Engagement with impeachment stories on social media is plummeting, and Axios’ Neal Rothschild believes it is all part of the Republicans’ plan.
“By blocking Democratic attempts to subpoena new documents, the Republican-controlled Senate made sure no dramatic new information would surface during the first few days of the trial,” Rothschild said, which “made it easier for Americans to tune out.”
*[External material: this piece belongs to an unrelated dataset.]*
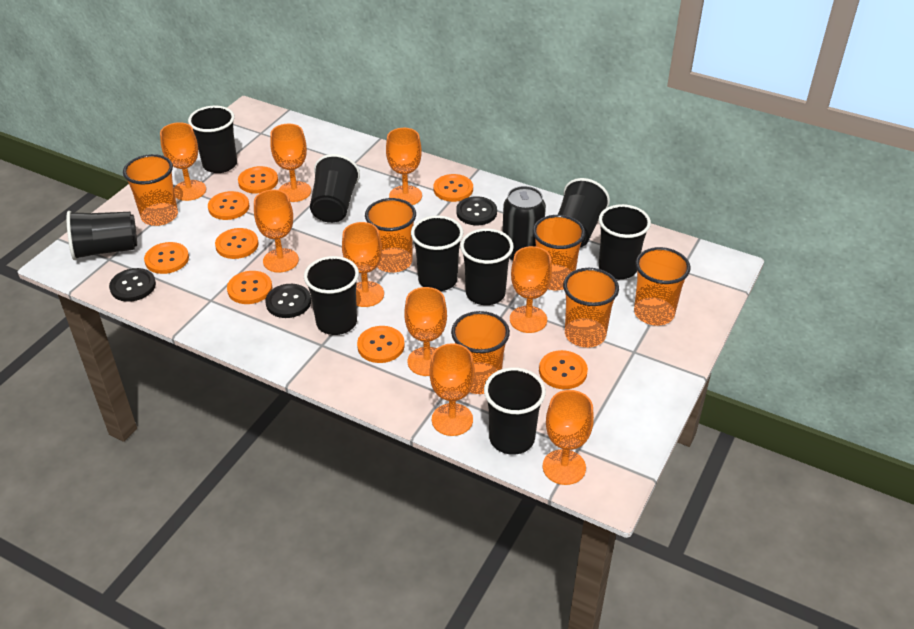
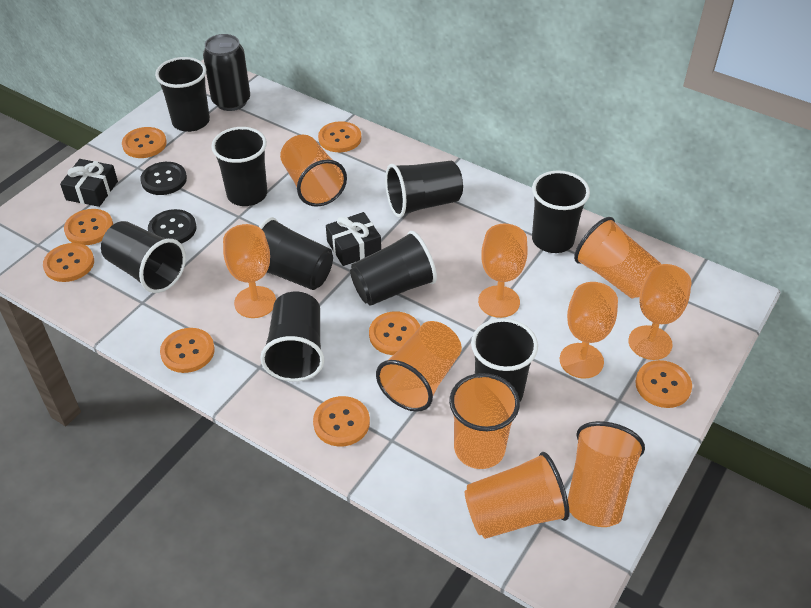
black button: [109,268,156,302] [265,284,311,318] [456,196,497,225] = 3 -> [140,162,187,195] [148,209,197,244] = 2
black gift: none = 0 -> [60,159,118,207] [326,212,381,266] = 2
orange goblet: [160,122,206,201] [254,190,299,273] [270,124,311,202] [342,222,384,307] [386,128,422,205] [404,287,447,376] [429,343,475,436] [510,246,552,333] [543,390,594,485] = 9 -> [223,224,276,318] [478,224,528,318] [560,282,618,379] [628,264,691,360] = 4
But even Axios had to admit that the spin was not necessarily one-sided. “The Democratic-led House was motivated to crank up interest in impeachment by making the hearings as explosive as possible,” while Republicans, they say, “want the trial done as quickly and painlessly as possible without the opportunity for new evidence to surface or for the case against Trump to build.”
During the first three days of the trial, social media engagement with impeachment neared 30 million interactions. Three days later, that engagement had already dropped by nearly half. Out of 25 popular stories regarding President Donald Trump, only three were about his impeachment.
And while “the gravity of the charges against Trump is serious” Rothschild wrote, “it hasn’t been enough to keep the country hooked.”
Axios frames that situation as a deliberate strategy by Republican politicians to divert the public. This view does, however, omit one possibility: that the impeachment trial really is boring in a news cycle where no story seems to last more than a few hours without an injection of melodrama, and our collective attention span is growing shorter all the time.